Of course, Latin America would benefit from fewer left-wing populists. Despite their routine avowals to combat corruption and poverty, both demagogues and dictators have a very poor track record. Chavez is no different. Gustavo Coronel of Transparency International observes: “Corruption has dominated the Hugo Chavez government as never before in Venezuela’s history. The reasons seem clear. Corruption occurs when there is motive, opportunity, and impunity of act. In the case of the government of Hugo Chavez, all three of those factors are present to a large degree.”

Nevertheless, the U.S. has little credibility to oppose Chavez, having spent decades backing a variety of autocratic and kleptocratic regimes. Rather than hectoring and pressuring both governments and peoples in Latin America to do its will, Washington should simply leave them alone. The problem is not that Latin Americans don’t know what America wants. The problem is that they don’t care what it wants.

The best strategy for Washington would be to emphasize trade liberalization and economic integration. Observes Michael Shifter, vice president for policy at the Inter-American Dialogue: “If you really look at the U.S. agenda in Latin America, trade is the only positive. The rest is immigration, anti-narcotics. It’s all negative.”

In late November Washington signed a new free trade agreement with Colombia. An earlier FTA with Peru (already ratified by that nation’s legislature) also awaits congressional approval. Alas, ratification of these sort of freer (as opposed to truly free) trade regimes has proved increasingly difficult in the Republican Congress. Approval will become much harder with a Democratic majority. Indeed, incoming Ways and Means Committee Chairman Charles Rangel (D-N.Y.) has demanded that the agreements be renegotiated.

However, saying no to Colombia and Peru would humiliate – publicly, on an international stage – two of the Latin American leaders most critical of Chavez. And to do so after they have gone out of their way to ingratiate themselves with the U.S. For instance, Peru has dropped a partial ban on American beef because Sen. Max Baucus (D-Mt.) will chair the Senate Finance Committee in the new year. Warns Peruvian economist Hernando de Soto: if the pact “does not go through, it will strengthen the hand of the Chavez-type sympathizers we have in Latin America, the very old arguments that we can’t rely on you Americans and free trade doesn’t really work.” Should the U.S. back away, disaffected Latin Americans might also look to China, which has been expanding its reach in the region, as a potential partner and patron.

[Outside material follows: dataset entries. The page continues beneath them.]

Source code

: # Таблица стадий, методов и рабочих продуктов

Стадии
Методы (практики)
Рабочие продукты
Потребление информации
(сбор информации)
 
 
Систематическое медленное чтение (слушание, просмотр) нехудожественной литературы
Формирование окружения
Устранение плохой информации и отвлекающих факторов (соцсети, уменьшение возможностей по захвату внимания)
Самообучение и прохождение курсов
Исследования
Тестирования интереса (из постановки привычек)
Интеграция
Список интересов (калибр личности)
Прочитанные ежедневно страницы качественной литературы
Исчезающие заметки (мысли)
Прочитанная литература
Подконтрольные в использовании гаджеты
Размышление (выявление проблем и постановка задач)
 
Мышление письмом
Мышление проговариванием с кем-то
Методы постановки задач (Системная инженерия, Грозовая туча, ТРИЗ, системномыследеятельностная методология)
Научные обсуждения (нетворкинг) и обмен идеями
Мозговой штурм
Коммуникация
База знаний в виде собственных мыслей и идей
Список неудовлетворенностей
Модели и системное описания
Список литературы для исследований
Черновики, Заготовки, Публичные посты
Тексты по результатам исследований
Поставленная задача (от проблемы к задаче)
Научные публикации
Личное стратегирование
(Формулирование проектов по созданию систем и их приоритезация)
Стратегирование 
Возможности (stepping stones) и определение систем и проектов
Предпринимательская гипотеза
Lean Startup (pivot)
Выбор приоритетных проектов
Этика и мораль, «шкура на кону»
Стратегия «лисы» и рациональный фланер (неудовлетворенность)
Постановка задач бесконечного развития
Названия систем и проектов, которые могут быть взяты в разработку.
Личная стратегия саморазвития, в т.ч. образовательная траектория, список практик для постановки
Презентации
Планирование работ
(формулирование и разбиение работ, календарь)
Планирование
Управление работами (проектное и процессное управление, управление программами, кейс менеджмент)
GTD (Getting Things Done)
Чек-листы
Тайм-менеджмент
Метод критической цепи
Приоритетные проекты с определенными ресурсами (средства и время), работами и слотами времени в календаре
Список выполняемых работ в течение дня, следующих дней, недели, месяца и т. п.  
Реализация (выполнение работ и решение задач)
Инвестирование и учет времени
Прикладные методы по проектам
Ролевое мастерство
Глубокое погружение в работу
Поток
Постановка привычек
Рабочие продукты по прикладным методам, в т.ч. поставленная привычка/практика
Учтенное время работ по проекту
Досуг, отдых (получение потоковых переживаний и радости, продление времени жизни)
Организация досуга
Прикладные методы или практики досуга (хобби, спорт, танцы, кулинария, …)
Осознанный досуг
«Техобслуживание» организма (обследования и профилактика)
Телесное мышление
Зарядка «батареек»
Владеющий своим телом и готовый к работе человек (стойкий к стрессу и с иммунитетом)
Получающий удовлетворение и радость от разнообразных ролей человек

U.S. foreign policy is a wreck most everywhere today, so no one should expect Latin America to be any different. But it need not be so. The Bush administration should reflect on Venezuela’s missteps. While attending the June 2006 meeting of the Organization of American States, Deputy Secretary of State Robert Zoellick lauded Peru’s criticism of Venezuelan interference in its internal affairs and declared: “It is encouraging that the democracies of Latin America that feel that Venezuela has been infringing on their own democratic process are speaking up on their own.”

Yes, and those very same Latin American democracies have long similarly criticized American meddling. The U.S. will have more, and better, friends in the region if it does more listening than lecturing for a change. That also would be the most effective strategy in dealing with the specter of Hugo Chavez.